Insecurity is also driven by uncertainty and lack of information.   It used to be the case that many, if not most women went to college to get their “MRS.”    Now it is not at all clear which paths will most likely lead to success, however defined.  The role of college in finding the right path has become increasingly opaque.

Is it a matter of excelling academically, impressing your professors and going on to graduate or professional school (and possibly meeting a life partner there)?   Or hanging out /networking with peers of your own status of origin in the hope of making social connections that will be useful later?   Or writing that critical article that gets picked up and published in the Washington Post?

Shame and Social Control

Women–driven by insecurity, in the face of uncertainty and the absence of information, in close proximity with strangers all competing for goods perceived as scarce–use shame as a method of social control and manipulation, for the establishment and practice of dominance relations with other women.

Men, of course, have their dominance rituals too; in which attractive young women are used as instruments to gauge their own social success and approval by their peers.  But women, until recently (with the exception of a highly privileged few—e.g.
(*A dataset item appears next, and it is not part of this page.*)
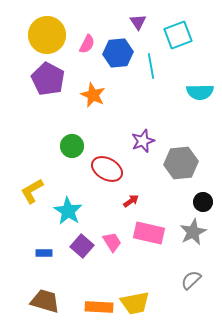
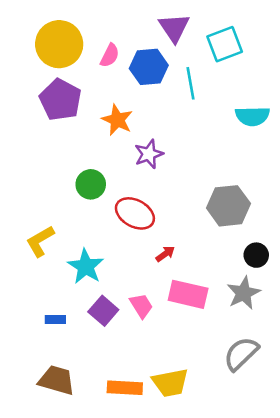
purple triangle: (138, 22) -> (174, 28), size x1.5
purple star: (143, 141) -> (149, 154), moved
gray semicircle: (191, 280) -> (241, 354), size x1.4

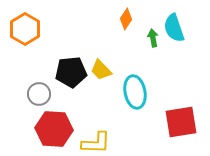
Catherine the Great and her ilk) , have not had the freedom and the power to use men as instruments, to be used and discarded, in the same way that men have used women.    Campus sex has become a skirmish not only in wars among women, but in the war of all against all.

Writing Prompt:  

Did status competition affect your own college experience?  In what way?  How did you deal with it?  If you had it to do over, what would you do differently?